SOUPLE: Enhancing Audio-Visual Localization and Segmentation with Learnable Prompt Contexts

arXiv cs.CV / 3/25/2026

📰 NewsSignals & Early TrendsIdeas & Deep AnalysisModels & Research

Key Points

  • The paper argues that applying CLIP-style audio-visual models to localization and segmentation is difficult because simple token replacement and fixed prompts do not properly link audio embeddings to semantic context.
  • It introduces SOUPLE (Sound-aware Prompt Learning), which learns context tokens that are conditioned on visual features to better bridge audio semantics with the mask decoder.
  • SOUPLE replaces static prompts with learnable prompt context tokens, aiming to establish stronger correspondence between audio-embedded tokens and visual context.
  • Experiments on VGGSound, SoundNet, and AVSBench show improved audio-visual localization and segmentation performance compared with prior prompt/token approaches.

Abstract

Large-scale pre-trained image-text models exhibit robust multimodal representations, yet applying the Contrastive Language-Image Pre-training (CLIP) model to audio-visual localization remains challenging.
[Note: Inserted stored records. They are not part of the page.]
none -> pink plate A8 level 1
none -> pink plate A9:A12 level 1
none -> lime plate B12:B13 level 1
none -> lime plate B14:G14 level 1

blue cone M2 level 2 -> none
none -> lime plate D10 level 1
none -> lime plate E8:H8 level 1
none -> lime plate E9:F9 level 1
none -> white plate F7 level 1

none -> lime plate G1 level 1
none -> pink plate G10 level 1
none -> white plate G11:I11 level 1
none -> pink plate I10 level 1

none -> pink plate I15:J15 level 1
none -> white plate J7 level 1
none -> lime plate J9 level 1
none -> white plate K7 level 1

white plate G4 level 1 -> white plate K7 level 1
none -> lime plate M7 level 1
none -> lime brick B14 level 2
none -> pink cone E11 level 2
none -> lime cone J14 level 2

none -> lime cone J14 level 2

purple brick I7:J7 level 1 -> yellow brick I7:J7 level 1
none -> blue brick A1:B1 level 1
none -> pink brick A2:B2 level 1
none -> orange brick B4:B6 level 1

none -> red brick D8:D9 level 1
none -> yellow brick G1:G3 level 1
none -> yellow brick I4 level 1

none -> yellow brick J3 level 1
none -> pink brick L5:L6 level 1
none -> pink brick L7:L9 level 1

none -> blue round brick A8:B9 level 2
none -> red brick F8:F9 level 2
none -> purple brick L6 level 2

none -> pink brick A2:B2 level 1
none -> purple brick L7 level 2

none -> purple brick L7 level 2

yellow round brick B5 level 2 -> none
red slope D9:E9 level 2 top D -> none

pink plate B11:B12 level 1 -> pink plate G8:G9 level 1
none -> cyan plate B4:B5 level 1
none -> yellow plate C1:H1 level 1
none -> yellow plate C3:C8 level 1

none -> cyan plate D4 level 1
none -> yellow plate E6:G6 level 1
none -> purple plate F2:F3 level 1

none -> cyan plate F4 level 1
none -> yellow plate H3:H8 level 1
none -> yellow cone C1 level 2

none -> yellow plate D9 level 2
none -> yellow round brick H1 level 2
Replacing the classification token ([CLS]) with an audio-embedded token ([V_A]) struggles to capture semantic cues, and the prompt "a photo of a [V_A]" fails to establish meaningful connections between audio embeddings and context tokens. To address these issues, we propose Sound-aware Prompt Learning (SOUPLE), which replaces fixed prompts with learnable context tokens. These tokens incorporate visual features to generate conditional context for a mask decoder, effectively bridging semantic correspondence between audio and visual inputs. Experiments on VGGSound, SoundNet, and AVSBench demonstrate that SOUPLE improves localization and segmentation performance.